SOURCE PASSAGE →
---*---

Polarity-Targeted Carbon Dots for Mitochondria and Lysosomes Imaging

Normally, electrostatic-dependent mitochondria localization can cause a decrease/loss of mitochondrial membrane potential (MMP), leading to the corresponding abnormal behaviors. So, achieving subcellular organelle localization and imaging with as little interference on their physiological activity is of significance for understanding cell activity. Herein, we discover and demonstrate that "polarity" can independently act as a novel kind of target for labeling at the organelle level. On this basis, mitochondria and lysosomes are precisely fluorescently imaged by two kinds of polarity-targeted carbon dots (C-dots), respectively. The two C-dots, named C-dots-1 and C-dots-2, have almost identical size and morphology as well as surface chemistry. The subtle difference is their polarity property: both of them are amphiphilic, with 1.54 and 0.95 for the log P values. Different from commonly used cationic-based organelle probes, both of the two C-dots possess slightly negatively charged surfaces (zeta-potential values similar to -2.5 to -7.5 mV) at physiological conditions. Interestingly, the C-dots-1 and C-dots-2 have the capacity for highly selectively labeling and imaging mitochondria and lysosomes, whether cancer cells or normal cells. Because the targeting processes do not rely on electrostatic attraction effects, the MMP is not changed during localization processes. So, the corresponding cell abnormal behaviors caused by MMP diminishing, for example, the autophagy phenomenon, can be effectively avoided.

---*---

RECORD EXTRACTS →
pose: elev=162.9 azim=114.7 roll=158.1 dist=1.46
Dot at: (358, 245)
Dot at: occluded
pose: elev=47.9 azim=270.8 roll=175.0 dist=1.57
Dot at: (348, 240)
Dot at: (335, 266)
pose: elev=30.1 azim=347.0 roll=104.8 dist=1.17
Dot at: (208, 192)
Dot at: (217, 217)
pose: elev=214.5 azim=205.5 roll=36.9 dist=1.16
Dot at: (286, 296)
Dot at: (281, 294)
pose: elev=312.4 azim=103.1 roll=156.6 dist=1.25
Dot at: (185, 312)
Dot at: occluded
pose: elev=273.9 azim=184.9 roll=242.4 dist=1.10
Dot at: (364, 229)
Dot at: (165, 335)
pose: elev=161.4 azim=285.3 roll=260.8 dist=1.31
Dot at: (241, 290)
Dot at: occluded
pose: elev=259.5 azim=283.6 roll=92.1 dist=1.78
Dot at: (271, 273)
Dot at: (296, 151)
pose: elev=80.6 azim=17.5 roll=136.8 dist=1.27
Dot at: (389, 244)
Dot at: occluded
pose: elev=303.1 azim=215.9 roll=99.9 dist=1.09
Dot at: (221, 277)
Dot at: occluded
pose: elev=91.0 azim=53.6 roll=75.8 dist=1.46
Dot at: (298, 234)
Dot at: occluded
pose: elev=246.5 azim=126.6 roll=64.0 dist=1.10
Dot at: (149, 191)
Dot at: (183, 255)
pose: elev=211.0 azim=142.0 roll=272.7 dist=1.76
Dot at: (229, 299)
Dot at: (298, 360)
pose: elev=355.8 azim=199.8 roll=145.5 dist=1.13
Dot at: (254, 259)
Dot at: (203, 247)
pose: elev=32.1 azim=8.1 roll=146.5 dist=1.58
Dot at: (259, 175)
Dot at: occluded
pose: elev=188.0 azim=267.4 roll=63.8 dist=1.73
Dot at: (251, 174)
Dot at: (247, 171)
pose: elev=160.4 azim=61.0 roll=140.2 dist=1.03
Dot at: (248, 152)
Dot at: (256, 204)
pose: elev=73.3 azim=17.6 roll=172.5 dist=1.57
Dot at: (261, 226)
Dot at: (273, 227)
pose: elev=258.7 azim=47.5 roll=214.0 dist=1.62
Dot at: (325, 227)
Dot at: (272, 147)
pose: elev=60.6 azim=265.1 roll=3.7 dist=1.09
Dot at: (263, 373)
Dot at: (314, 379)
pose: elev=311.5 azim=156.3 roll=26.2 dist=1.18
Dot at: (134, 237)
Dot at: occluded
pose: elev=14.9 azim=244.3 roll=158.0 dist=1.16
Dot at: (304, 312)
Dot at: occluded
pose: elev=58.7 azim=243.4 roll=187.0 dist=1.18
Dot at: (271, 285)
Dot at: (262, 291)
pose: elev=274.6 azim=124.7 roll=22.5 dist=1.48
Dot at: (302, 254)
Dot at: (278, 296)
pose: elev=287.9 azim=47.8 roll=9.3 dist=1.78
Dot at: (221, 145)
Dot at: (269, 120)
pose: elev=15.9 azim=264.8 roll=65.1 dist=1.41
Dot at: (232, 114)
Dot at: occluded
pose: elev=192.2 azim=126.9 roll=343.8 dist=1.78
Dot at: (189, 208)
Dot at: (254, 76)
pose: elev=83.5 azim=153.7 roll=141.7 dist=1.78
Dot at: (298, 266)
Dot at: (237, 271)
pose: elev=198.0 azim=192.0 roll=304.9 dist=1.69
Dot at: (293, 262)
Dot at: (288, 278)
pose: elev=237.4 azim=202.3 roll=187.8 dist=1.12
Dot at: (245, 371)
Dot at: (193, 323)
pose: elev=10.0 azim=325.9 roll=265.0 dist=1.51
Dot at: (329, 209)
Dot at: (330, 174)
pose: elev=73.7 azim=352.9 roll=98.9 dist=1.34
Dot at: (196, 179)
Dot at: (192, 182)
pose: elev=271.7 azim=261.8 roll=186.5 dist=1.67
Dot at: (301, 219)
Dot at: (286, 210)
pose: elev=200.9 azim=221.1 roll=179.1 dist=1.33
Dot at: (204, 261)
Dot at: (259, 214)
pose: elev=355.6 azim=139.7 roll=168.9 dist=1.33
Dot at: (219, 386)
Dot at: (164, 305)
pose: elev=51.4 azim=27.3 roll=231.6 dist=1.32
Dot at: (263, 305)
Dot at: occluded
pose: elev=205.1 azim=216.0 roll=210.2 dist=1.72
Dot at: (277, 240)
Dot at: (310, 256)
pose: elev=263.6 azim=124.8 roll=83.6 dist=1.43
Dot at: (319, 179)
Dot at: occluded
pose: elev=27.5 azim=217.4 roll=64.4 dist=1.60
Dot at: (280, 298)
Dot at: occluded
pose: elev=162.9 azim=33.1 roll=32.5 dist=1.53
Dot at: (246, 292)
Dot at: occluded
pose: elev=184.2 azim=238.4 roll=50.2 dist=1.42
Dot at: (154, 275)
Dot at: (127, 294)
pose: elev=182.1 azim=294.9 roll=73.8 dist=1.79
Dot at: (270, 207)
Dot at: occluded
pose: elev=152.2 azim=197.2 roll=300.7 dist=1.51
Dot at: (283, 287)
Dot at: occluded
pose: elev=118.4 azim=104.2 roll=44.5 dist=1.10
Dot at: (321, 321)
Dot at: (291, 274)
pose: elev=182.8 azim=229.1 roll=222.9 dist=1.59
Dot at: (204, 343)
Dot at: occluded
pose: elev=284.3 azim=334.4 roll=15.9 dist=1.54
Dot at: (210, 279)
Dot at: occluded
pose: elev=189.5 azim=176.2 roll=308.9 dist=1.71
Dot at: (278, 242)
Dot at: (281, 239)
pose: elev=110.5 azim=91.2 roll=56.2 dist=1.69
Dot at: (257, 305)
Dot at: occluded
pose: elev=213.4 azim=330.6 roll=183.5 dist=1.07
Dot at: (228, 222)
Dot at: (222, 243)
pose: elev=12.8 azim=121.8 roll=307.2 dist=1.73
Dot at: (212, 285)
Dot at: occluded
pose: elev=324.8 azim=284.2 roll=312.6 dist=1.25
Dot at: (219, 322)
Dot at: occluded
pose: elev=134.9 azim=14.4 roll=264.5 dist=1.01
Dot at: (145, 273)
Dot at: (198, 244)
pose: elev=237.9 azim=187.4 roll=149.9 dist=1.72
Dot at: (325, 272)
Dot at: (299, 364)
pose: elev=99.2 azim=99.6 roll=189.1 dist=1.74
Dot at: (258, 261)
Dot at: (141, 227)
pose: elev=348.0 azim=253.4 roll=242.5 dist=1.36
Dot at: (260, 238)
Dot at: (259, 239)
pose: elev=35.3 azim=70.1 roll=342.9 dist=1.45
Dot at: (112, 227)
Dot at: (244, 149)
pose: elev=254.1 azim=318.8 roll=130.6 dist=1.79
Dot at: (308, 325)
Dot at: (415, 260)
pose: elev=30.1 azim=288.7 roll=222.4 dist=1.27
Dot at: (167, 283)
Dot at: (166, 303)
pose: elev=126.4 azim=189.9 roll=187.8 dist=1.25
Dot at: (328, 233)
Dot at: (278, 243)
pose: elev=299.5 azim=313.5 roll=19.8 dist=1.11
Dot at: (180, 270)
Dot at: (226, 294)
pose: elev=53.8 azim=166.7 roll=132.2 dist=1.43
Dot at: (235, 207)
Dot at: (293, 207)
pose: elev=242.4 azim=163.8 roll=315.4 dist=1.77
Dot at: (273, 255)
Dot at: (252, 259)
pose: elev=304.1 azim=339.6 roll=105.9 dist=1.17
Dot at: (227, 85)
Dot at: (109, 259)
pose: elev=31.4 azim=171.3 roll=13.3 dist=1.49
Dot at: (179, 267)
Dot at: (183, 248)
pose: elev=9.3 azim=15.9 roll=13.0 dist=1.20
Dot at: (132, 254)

---*---

WHAT THE TASK REQUIRES → In the text on polarity-targeted carbon dots, which two organelles do the carbon dots label and image?

RESULT → Mitochondria and lysosomes.